━━━ Passage to read
The DIP Borrower shall pay the reasonable, documented and invoiced expenses of advisors to the DIP Agent and DIP Lenders as set forth in the DIP Term Sheet and Commitment Letter, including the Deferred Fee (as defined in the Houlihan Engagement Letter).

Prepetition Indebtedness

The following chart provides a summary of the Debtors' significant third-party financial debt obligations as of the Petition Date:

Facility

 Principal Amount

Non-Vehicle Debt

Senior Notes

$2,700 million

Senior Term Loan

$656 million

Senior RCF

$615 million

Senior Second Priority Secured Notes

$350 million

Promissory Notes

$27 million

Vehicle Debt

HVF II U.S. ABS Program

$10,893 million

Donlen U.S. ABS Program

$1,592 million

U.S. Vehicle RCF

$93 million

European Vehicle Notes (estimated in USD)

$794 million

European ABS Program (estimated in USD)

$650 million

Hertz Canadian Securitization (estimated in USD)

$251 million

Donlen Canada Securitization (estimated in USD)

$27 million

Australian Securitization (estimated in USD)

$149 million

New Zealand RCF (estimated in USD)

$46 million

U.K. Financing Facility (estimated in USD)
━━━━━━
_Apply what you read_
**1.** From the debt summary, list every facility under Non-Vehicle Debt along with its principal amount.
**2.** Carry on the debt summary from the point where it stops.
The records come from a different source than the debt summary.
━━━ Data provided
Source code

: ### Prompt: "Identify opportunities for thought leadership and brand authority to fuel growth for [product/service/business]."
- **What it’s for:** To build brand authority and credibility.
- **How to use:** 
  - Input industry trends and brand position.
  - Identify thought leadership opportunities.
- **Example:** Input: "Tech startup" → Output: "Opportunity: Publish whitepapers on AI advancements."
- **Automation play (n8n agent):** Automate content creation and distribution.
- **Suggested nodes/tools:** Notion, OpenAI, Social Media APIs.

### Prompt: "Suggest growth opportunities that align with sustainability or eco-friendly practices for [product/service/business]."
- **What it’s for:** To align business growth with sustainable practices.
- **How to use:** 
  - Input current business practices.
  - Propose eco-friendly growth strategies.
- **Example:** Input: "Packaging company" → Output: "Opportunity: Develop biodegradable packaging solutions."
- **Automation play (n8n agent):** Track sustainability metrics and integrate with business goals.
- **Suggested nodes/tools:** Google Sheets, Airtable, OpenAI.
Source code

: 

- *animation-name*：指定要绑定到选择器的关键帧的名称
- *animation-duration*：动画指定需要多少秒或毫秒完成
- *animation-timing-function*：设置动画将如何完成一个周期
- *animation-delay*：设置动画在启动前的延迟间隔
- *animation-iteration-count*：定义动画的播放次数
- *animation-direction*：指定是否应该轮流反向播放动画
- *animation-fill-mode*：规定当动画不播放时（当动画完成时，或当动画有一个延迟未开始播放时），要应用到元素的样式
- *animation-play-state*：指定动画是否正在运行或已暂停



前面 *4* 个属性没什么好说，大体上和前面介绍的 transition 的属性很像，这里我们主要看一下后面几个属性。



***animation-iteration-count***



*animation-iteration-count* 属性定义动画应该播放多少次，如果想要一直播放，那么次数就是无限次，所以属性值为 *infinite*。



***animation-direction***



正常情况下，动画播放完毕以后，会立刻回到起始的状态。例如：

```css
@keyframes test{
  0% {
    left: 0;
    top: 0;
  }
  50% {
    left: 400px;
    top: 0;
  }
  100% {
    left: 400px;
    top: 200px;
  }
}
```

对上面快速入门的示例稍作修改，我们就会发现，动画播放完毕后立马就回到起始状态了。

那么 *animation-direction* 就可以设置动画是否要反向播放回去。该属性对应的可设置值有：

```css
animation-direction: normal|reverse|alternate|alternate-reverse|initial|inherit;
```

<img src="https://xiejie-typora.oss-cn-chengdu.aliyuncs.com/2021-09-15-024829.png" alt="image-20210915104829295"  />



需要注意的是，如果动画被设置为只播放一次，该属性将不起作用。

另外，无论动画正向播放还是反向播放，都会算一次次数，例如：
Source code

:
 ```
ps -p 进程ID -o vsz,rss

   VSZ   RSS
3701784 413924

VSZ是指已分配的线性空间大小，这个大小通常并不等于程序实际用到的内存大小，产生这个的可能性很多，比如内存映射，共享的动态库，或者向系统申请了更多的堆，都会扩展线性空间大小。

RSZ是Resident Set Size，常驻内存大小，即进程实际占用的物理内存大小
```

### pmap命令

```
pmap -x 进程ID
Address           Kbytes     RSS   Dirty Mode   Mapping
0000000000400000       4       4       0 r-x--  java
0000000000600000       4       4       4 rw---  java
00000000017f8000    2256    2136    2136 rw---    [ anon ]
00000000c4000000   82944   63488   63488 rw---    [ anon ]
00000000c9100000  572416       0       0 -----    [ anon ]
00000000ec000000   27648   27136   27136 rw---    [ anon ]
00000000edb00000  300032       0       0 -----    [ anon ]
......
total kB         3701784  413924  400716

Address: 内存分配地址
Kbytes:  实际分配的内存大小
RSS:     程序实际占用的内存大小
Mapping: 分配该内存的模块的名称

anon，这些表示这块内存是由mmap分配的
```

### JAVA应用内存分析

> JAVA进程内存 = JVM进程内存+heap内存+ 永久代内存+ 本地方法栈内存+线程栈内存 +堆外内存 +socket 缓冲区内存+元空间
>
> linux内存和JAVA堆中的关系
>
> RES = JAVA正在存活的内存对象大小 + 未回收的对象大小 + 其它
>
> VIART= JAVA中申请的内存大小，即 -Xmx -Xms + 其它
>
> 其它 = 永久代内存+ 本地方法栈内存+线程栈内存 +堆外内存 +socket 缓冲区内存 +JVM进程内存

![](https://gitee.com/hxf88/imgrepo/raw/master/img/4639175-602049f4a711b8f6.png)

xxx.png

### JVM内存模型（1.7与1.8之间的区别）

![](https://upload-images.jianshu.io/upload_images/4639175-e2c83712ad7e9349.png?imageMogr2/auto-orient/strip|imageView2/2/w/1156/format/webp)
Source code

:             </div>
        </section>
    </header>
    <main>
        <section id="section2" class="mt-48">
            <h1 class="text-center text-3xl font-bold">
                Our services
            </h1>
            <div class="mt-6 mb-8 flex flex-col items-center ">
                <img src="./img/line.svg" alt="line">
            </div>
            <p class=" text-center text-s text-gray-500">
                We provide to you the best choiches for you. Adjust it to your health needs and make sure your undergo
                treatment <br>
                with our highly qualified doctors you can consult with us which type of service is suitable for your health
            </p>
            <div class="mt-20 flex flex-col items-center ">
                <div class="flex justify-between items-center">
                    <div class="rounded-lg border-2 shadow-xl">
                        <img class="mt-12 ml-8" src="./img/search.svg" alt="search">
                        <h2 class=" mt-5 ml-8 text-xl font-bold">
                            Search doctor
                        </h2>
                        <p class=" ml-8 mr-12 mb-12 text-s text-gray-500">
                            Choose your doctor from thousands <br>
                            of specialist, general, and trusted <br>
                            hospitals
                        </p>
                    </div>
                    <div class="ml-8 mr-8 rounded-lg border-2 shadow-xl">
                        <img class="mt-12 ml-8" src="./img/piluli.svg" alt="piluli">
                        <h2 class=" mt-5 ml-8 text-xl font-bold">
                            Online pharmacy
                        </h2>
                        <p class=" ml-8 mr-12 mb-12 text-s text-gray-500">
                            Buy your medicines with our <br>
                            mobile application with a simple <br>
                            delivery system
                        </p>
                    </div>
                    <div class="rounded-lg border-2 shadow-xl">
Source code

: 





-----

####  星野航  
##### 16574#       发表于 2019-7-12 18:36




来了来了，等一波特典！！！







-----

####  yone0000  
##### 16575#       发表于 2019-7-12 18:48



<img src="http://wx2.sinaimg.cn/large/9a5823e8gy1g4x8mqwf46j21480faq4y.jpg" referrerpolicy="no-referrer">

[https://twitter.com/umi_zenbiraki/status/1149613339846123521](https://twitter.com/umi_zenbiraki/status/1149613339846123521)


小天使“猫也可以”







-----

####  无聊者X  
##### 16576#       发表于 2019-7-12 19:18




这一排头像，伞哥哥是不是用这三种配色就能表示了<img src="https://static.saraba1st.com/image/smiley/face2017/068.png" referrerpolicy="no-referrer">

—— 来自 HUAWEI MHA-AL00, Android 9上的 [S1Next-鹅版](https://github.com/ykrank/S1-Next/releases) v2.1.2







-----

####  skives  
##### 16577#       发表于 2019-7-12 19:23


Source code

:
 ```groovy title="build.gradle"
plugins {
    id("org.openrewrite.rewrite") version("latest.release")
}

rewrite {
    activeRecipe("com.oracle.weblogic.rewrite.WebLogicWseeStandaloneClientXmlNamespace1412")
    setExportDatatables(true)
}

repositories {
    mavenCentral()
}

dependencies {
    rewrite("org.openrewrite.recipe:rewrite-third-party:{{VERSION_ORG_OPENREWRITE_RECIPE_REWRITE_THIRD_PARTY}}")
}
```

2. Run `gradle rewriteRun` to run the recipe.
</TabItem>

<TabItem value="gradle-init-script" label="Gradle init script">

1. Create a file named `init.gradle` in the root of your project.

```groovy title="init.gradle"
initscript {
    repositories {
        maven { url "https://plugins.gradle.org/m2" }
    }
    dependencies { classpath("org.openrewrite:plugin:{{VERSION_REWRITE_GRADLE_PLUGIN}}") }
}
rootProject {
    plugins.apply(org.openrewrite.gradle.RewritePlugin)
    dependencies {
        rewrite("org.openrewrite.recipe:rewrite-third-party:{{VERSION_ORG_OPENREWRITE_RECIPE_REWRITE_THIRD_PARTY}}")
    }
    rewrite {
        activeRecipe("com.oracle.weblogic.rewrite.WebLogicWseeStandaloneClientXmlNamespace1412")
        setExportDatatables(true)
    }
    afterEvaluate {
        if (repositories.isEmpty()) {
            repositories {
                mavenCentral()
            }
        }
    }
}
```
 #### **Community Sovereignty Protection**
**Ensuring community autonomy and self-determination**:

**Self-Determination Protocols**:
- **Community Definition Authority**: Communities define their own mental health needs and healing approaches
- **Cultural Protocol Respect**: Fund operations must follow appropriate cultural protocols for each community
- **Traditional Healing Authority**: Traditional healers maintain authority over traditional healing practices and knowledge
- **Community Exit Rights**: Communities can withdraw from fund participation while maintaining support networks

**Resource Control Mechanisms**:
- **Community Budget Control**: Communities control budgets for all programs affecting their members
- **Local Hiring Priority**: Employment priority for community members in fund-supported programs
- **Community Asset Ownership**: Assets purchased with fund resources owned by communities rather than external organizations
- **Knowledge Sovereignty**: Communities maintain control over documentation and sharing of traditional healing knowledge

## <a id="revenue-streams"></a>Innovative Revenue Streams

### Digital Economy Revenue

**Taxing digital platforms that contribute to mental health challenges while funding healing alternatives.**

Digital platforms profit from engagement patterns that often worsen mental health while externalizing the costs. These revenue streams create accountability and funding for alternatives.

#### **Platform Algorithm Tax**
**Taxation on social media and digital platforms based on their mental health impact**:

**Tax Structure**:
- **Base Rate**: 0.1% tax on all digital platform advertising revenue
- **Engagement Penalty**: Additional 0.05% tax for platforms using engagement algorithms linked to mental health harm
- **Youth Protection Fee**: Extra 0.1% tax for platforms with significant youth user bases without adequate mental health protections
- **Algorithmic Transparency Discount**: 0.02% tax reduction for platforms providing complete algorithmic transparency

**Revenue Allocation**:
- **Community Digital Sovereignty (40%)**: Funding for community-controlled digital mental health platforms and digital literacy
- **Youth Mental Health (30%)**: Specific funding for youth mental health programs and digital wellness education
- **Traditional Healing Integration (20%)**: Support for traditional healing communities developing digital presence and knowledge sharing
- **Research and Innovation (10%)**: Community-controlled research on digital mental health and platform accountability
━━━━━━
_Answer section_
**1.**
Senior Notes: $2,700 million
Senior Term Loan: $656 million
Senior RCF: $615 million
Senior Second Priority Secured Notes: $350 million
Promissory Notes: $27 million

**2.**
$229 million

About the Debtors

According to the Debtors: "The Hertz Corporation, a subsidiary of Hertz Global Holdings, Inc., operates the Hertz, Dollar and Thrifty vehicle rental brands throughout North America, Europe, the Caribbean, Latin America, Africa, the Middle East, Asia, Australia and New Zealand. The Hertz Corporation is one of the largest worldwide vehicle rental companies, and the Hertz brand is one of the most recognized globally. Product and service initiatives such as Hertz Gold Plus Rewards, Ultimate Choice, Carfirmations, Mobile Wi-Fi and unique vehicles offered through its specialty collections set Hertz apart from the competition. Additionally, The Hertz Corporation owns the vehicle leasing and fleet management leader Donlen Corporation, operates the Firefly vehicle rental brand and Hertz 24/7 car sharing business in international markets and sells vehicles through Hertz Car Sales."